A horrendous scream shakes the rafters, if there are any. We both look up. By the time we look down again, the old man has risen.
"You better run along now, son. It will freak my old fellas out if they see you; start thinking they are losing their sight, which they have been for years. I try to keep them from any unnecessary strain."
"Understood. Humans are fragile beasts. My Miss Temple is a very dainty lady and much in need of artful surveillance, like my distant lady friend, the Divine Yvette. Funny, I almost thought I heard her scream among the chorus above."
"You are working too hard, son. Take some time off. Lounge by the pool; bask in the sun.
This is a resort, you know."
"I know, Dad."
It is the first time I have called him that. I think I detect a slight grin, and I am a pretty good detective.
We shake paws and go our separate ways. I am sorry that my old man has been called out of retirement to work in his old age, but no doubt it gives him a sense of usefulness that is good for the soul.

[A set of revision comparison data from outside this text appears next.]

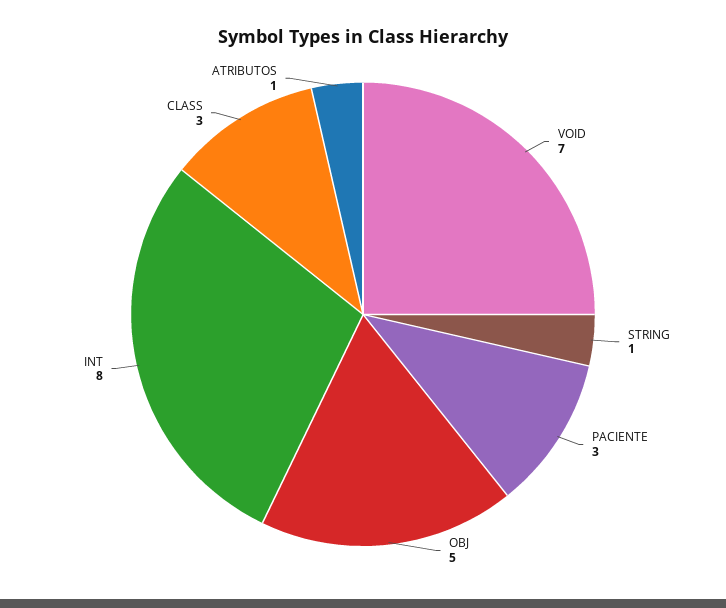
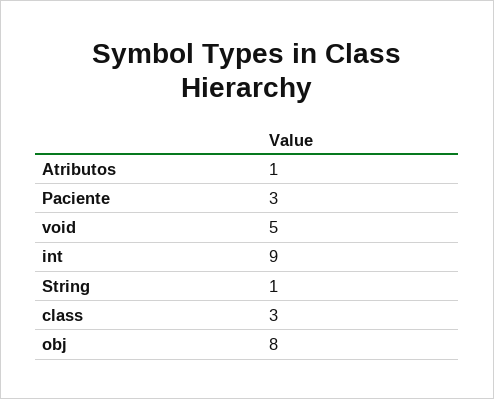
VOID: 7 -> 5
OBJ: 5 -> 8
INT: 8 -> 9

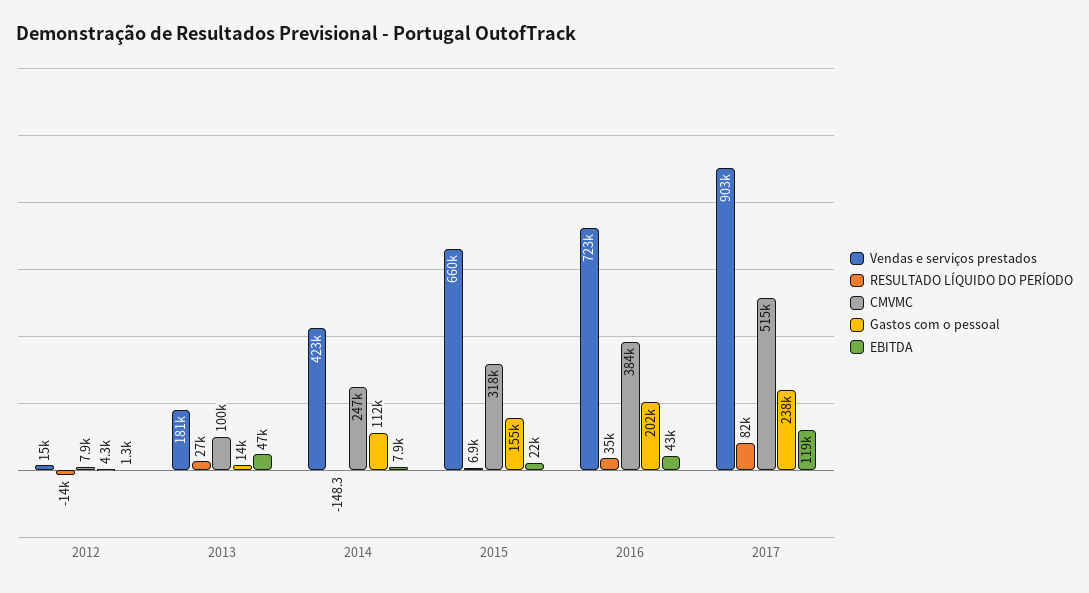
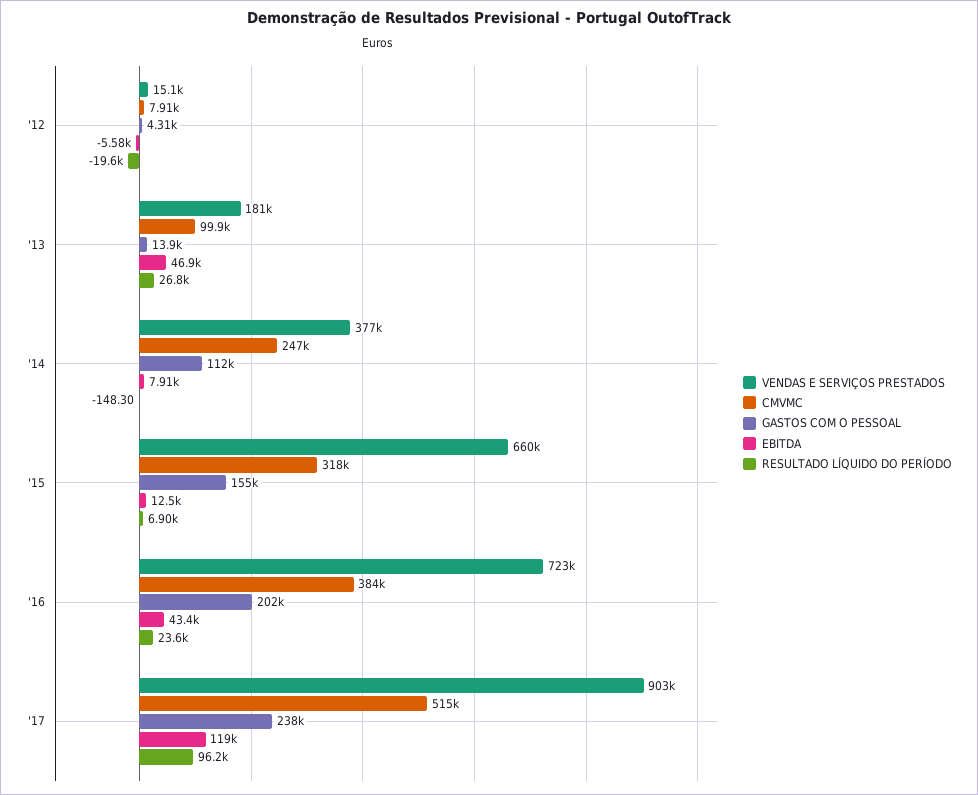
RESULTADO LÍQUIDO DO PERÍODO, 2012: -14000 -> -19600
EBITDA, 2012: 1300 -> -5580
Vendas e serviços prestados, 2014: 423000 -> 377000
EBITDA, 2015: 22000 -> 12500
RESULTADO LÍQUIDO DO PERÍODO, 2016: 35000 -> 23600
RESULTADO LÍQUIDO DO PERÍODO, 2017: 82000 -> 96200

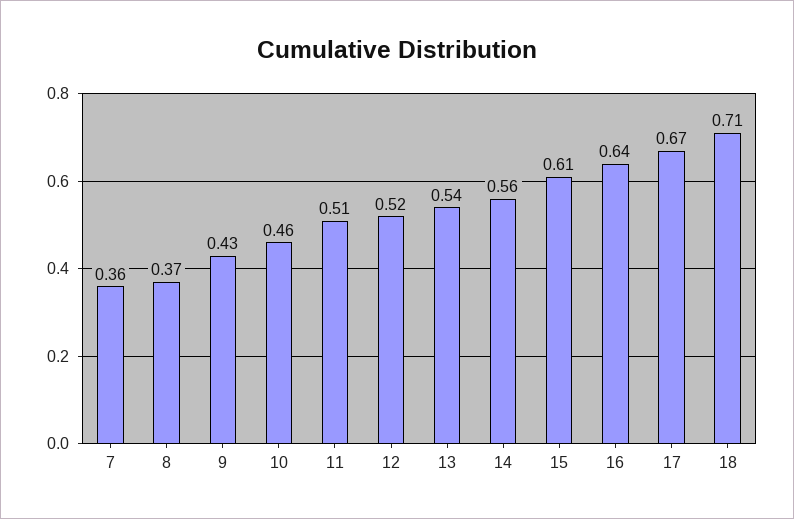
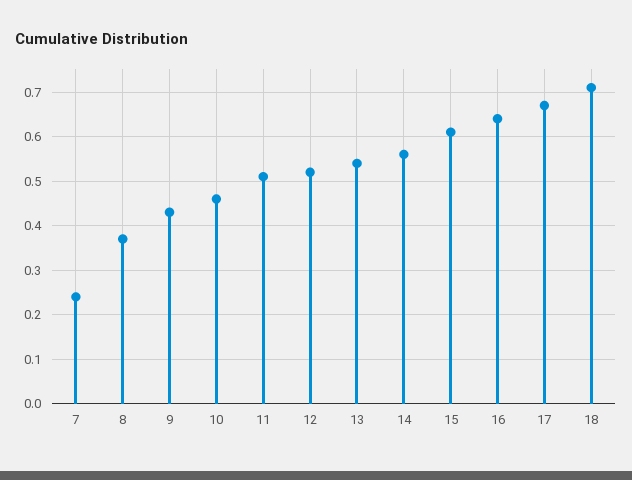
7: 0.36 -> 0.25

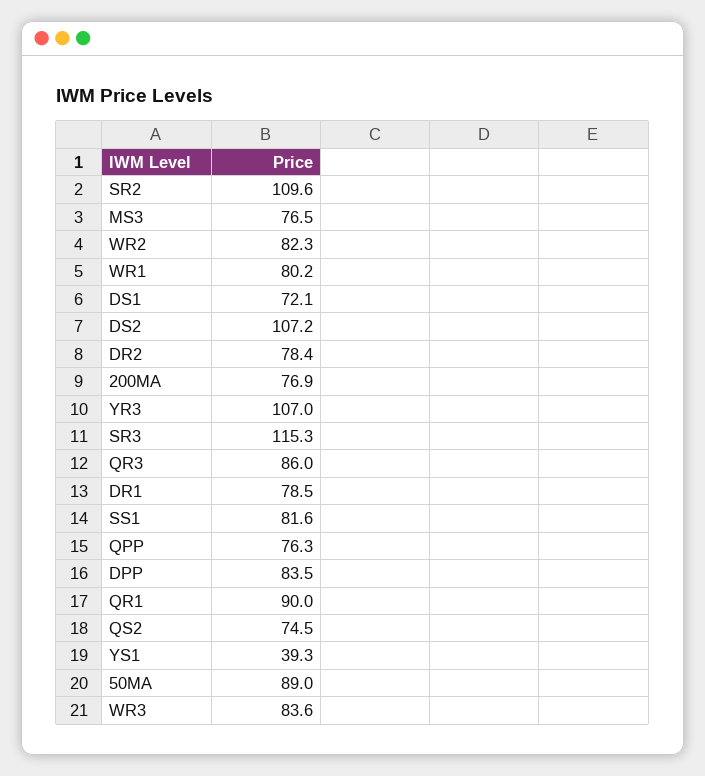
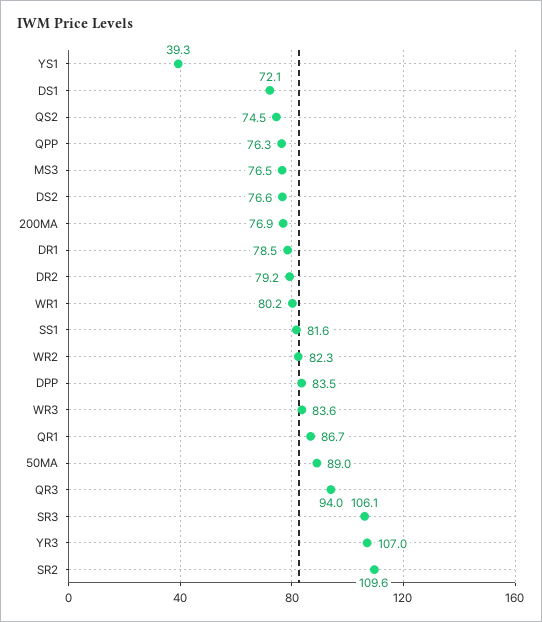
DS2: 107.2 -> 76.6
DR2: 78.4 -> 79.2
SR3: 115.3 -> 106.1
QR3: 86 -> 94
QR1: 90 -> 86.7

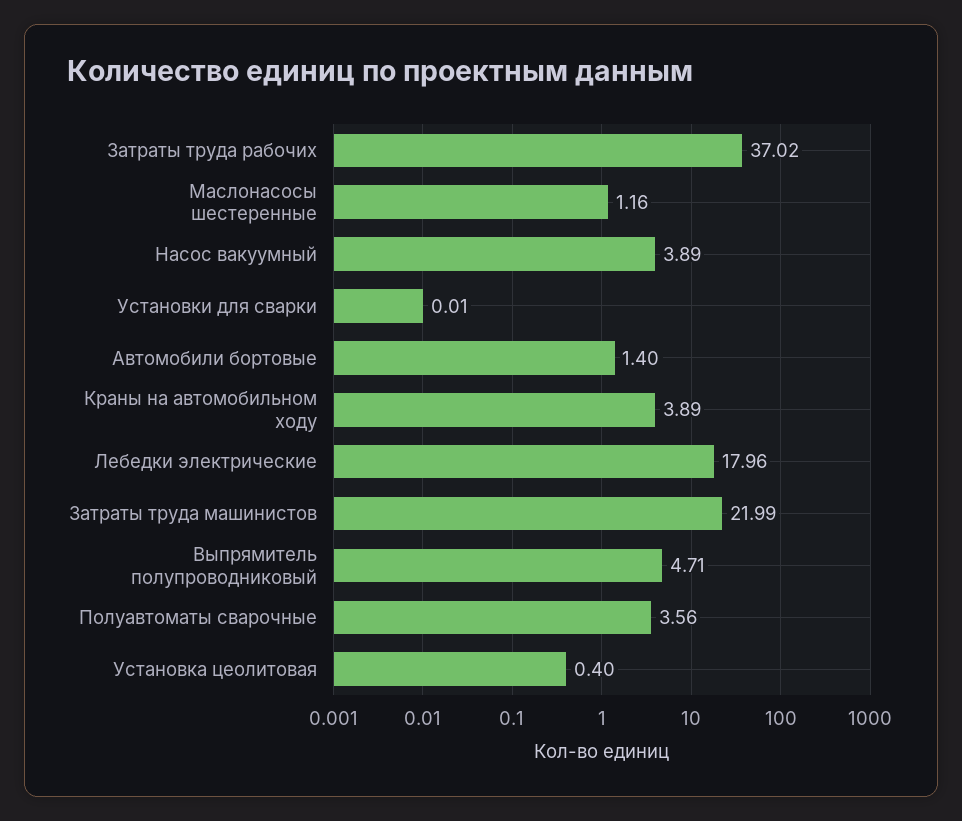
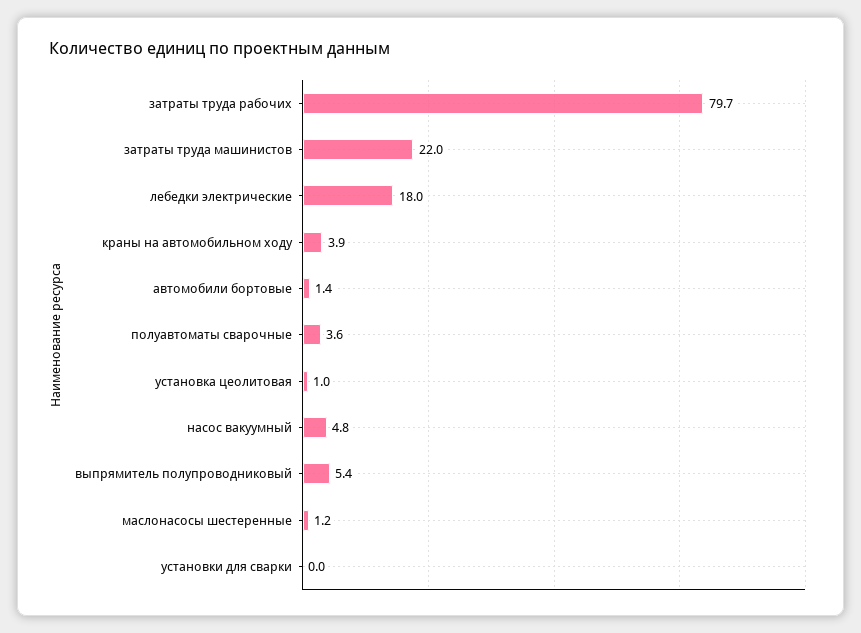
Затраты труда рабочих: 37.02 -> 79.7
Насос вакуумный: 3.89 -> 4.8
Выпрямитель полупроводниковый: 4.71 -> 5.4
Установка цеолитовая: 0.4 -> 1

Me, I am feeling pretty useless at the moment. Snookered by that uppity Karma into a pointless journey through the usual tourist attraction. I am ready for a slow amble home, with perhaps a moonlight detour via Chef Song's carp pond at the Crystal Phoenix. These tired old pads could stand a dip in cool, carp-filled water
Soon I have slithered my way out of the old homestead and stand in the open. The spotlights ring the attraction. I can see a respectable line of suckers waiting for the next show.
The suckers can also see pretty well.
"Look!" someone yells. "A black cat."
"Ooh," cries a concerned female voice, "it should not be out so near Halloween. Someone demented might try to catch it. Come here, kitty."
If there are three words in the English language that will make me run like a bat out of a Hell-o-ween Haunted Homestead, they are "come here, kitty."
I head toward the dark beyond the spotlights, but by now the one good-deed doer has become a crowd. Three or four women are coming toward me, bent over like crones, crooning
"come here, kitty" with empty hands outstretched, as if I could not smell that all they have to offer is sweat.
My brisk walk becomes a trot.
"Don't let it get away!" comes the cry. 'There is no telling what could happen to it alone in the dark at this time of year."
Yeah, like I could be accosted by a mob of well-meaning folk who will mess up my life and curtail my freedom. I put my ears back and my tail out and make a run for the cyclone fence.
'The gate," one yells to a confederate. "Block the gate!"
They really do not think we understand a thing. I head straight for the steel fishnet of fence, and climb it like I would a nylon stocking. I am over and fading into the natural darkness of night before they can get to the fence and set up a wail.
Karma was right about one thing: I did face true danger at the haunted house.
Unfortunately, it was not from the ghostly inmates, but from the ghastly visitors outside.
I suppose the Queen of Sheba would say that counts as a reliable prediction, but in Las Vegas so does losing at gambling.